THE DEATHS OF ANTIPATER AND OF DEMADES
[319 B.C.]
Before the prolonged blockade of Nora had been brought to a close, Antipater, being of very advanced age, fell into sickness, and presently died. One of his latest acts was to put to death the Athenian orator Demades, who had been sent to Macedonia as envoy to solicit the removal of the Macedonian garrison at Munychia. Antipater had promised, or given hopes, that if the oligarchy which he had constituted at Athens maintained unshaken adherence to Macedonia, he would withdraw the garrison. The Athenians endeavoured to prevail on Phocion to go to Macedonia as solicitor for the fulfilment of this promise; but he steadily refused.
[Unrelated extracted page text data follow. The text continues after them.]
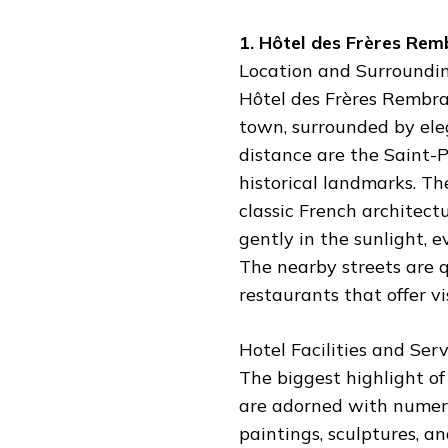
1. Hôtel des Frères Rem
Location and Surroundin
Hôtel des Frères Rembran
town, surrounded by ele
distance are the Saint-
historical landmarks. Th
classic French architect
gently in the sunlight, e
The nearby streets are qu
restaurants that offer vi
Hotel Facilities and Serv
The biggest highlight of t
are adorned with numero
paintings, sculptures, a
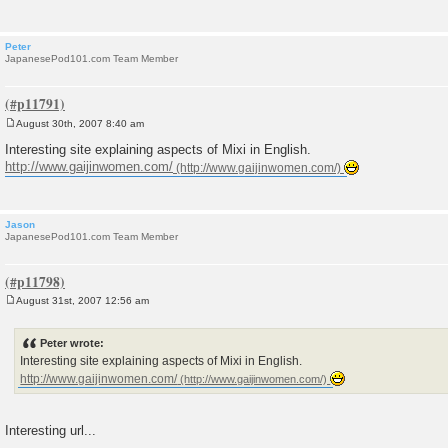
Peter
JapanesePod101.com Team Member
August 30th, 2007 8:40 am
P
o
Interesting site explaining aspects of Mixi in English.
s
http://www.gaijinwomen.com/
t
Jason
JapanesePod101.com Team Member
August 31st, 2007 12:56 am
P
o
s
Peter wrote:
t
Interesting site explaining aspects of Mixi in English.
http://www.gaijinwomen.com/
Interesting url...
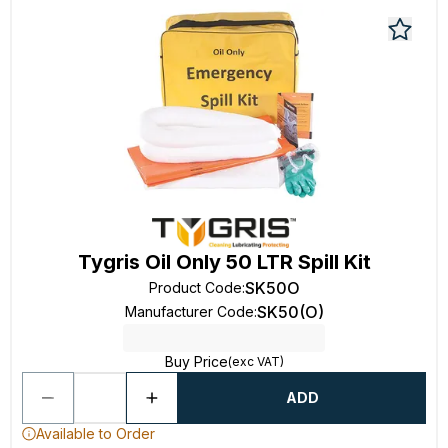
Tygris Oil Only 50 LTR Spill Kit
SK50O
Product Code
:
SK50(O)
Manufacturer Code
:
Buy Price
(exc VAT)
ADD
Available to Order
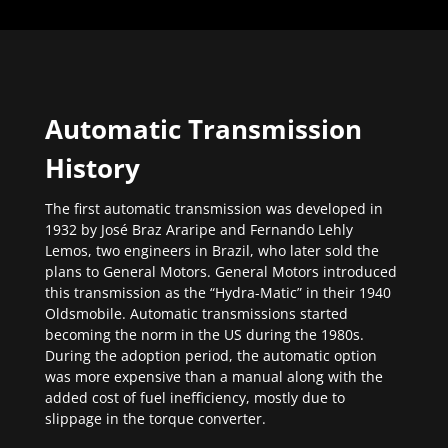
Automatic Transmission
History
The first automatic transmission was developed in
1932 by José Braz Araripe and Fernando Lehly
Lemos, two engineers in Brazil, who later sold the
plans to General Motors. General Motors introduced
this transmission as the “Hydra-Matic” in their 1940
Oldsmobile. Automatic transmissions started
becoming the norm in the US during the 1980s.
During the adoption period, the automatic option
was more expensive than a manual along with the
added cost of fuel inefficiency, mostly due to
slippage in the torque converter.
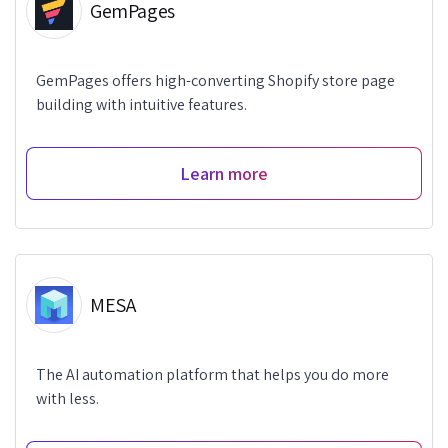
GemPages
GemPages offers high-converting Shopify store page
building with intuitive features.
Learn more
MESA
The AI automation platform that helps you do more
with less.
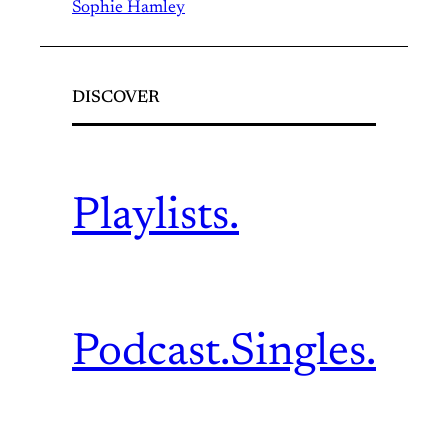
Sophie Hamley
DISCOVER
Playlists.
Podcast.
Singles.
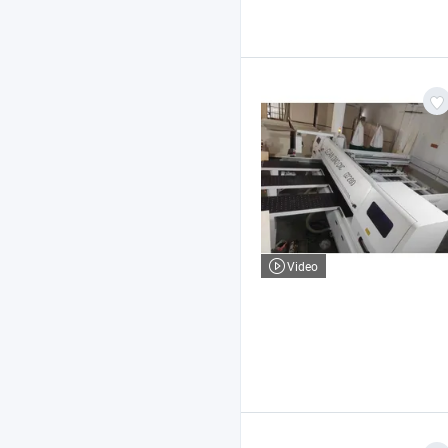
Video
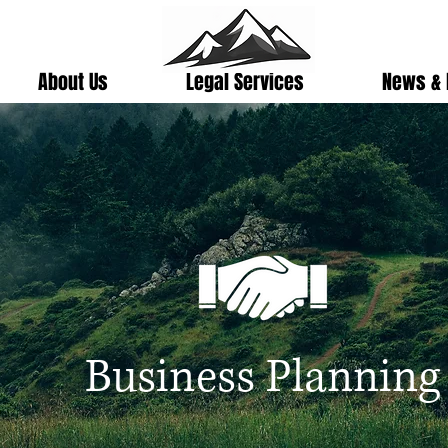
About Us
Legal Services
News & 
Business Planning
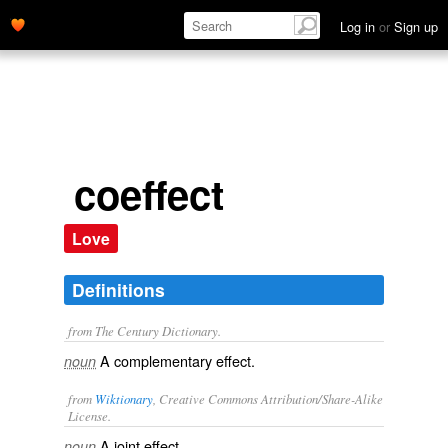
Log in
or
Sign up
coeffect
Love
Definitions
from The Century Dictionary.
A complementary effect.
noun
from
Wiktionary
, Creative Commons Attribution/Share-Alike
License.
A
joint
effect
noun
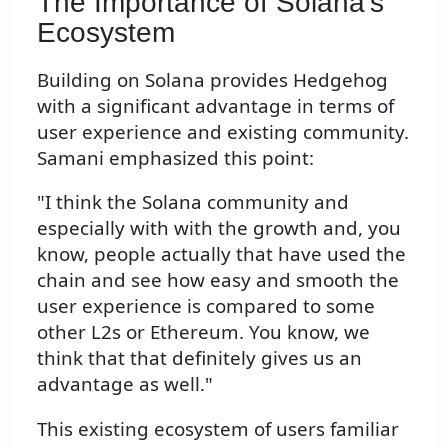
The Importance of Solana's
Ecosystem
Building on Solana provides Hedgehog
with a significant advantage in terms of
user experience and existing community.
Samani emphasized this point:
"I think the Solana community and
especially with with the growth and, you
know, people actually that have used the
chain and see how easy and smooth the
user experience is compared to some
other L2s or Ethereum. You know, we
think that that definitely gives us an
advantage as well."
This existing ecosystem of users familiar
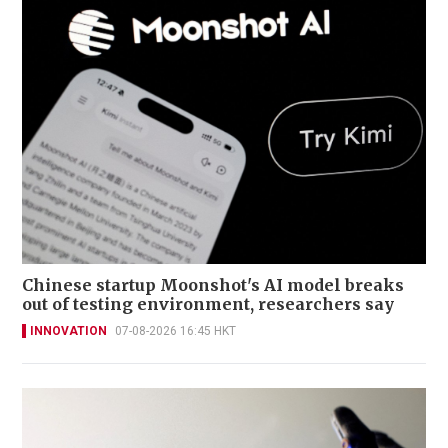
Chinese startup Moonshot's AI model breaks
out of testing environment, researchers say
INNOVATION
07-08-2026 16:45 HKT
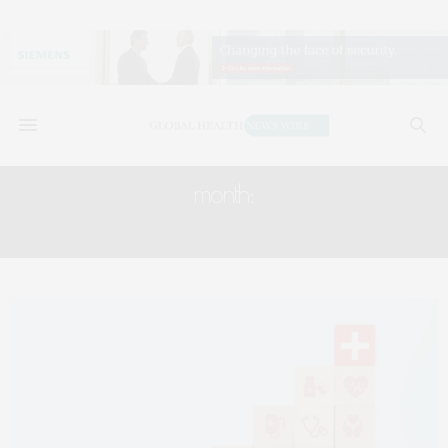
month:
OCTOBER 2025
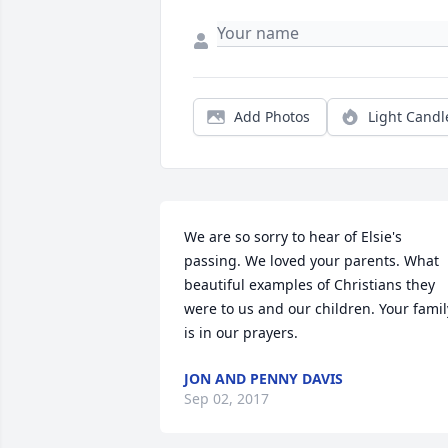
Add Photos
Light Candl
We are so sorry to hear of Elsie's 
passing. We loved your parents. What 
beautiful examples of Christians they 
were to us and our children. Your family
is in our prayers.
JON AND PENNY DAVIS
Sep 02, 2017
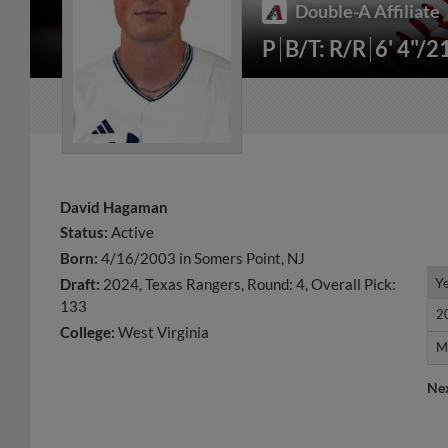
Double-A Affiliate
P
B/T: R/R
6' 4"/2
David Hagaman
Status:
Active
Born:
4/16/2003 in Somers Point, NJ
Y
Y
Draft:
2024, Texas Rangers, Round: 4, Overall Pick:
133
2
2
College:
West Virginia
M
M
Ne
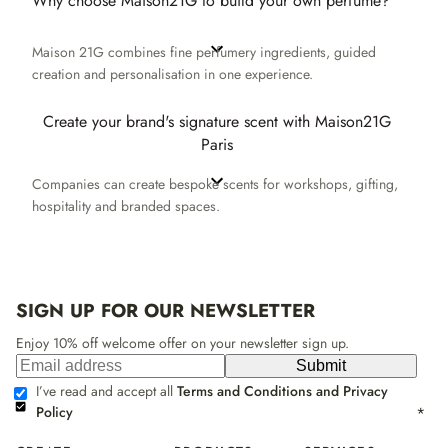
Why choose Maison21G to build your own perfume?
Maison 21G combines fine perfumery ingredients, guided
creation and personalisation in one experience.
Create your brand's signature scent with Maison21G
Paris
Companies can create bespoke scents for workshops, gifting,
hospitality and branded spaces.
SIGN UP FOR OUR NEWSLETTER
Enjoy 10% off welcome offer on your newsletter sign up.
Submit
I’ve read and accept all
Terms and Conditions and Privacy
Policy
*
Demades, who willingly undertook the mission, reached Macedonia at a moment very untoward for himself. The papers of the deceased Perdiccas had come into possession of his opponents; and among them had been found a letter written to him by Demades, inviting him to cross over and rescue Greece from her dependence “on an old and rotten warp”—meaning Antipater. This letter gave great offence to Antipater—the rather, as Demades is said to have been his habitual pensioner—and still greater offence to his son Cassander; who caused Demades with his son to be seized, first killed the son in the immediate presence and even embrace of the father, and then slew the father himself, with bitter invective against his ingratitude. All the accounts which we read depict Demades, in general terms, as a prodigal spendthrift and a venal and corrupt politician. We have no ground for questioning this statement; at the same time, we have no specific facts to prove it.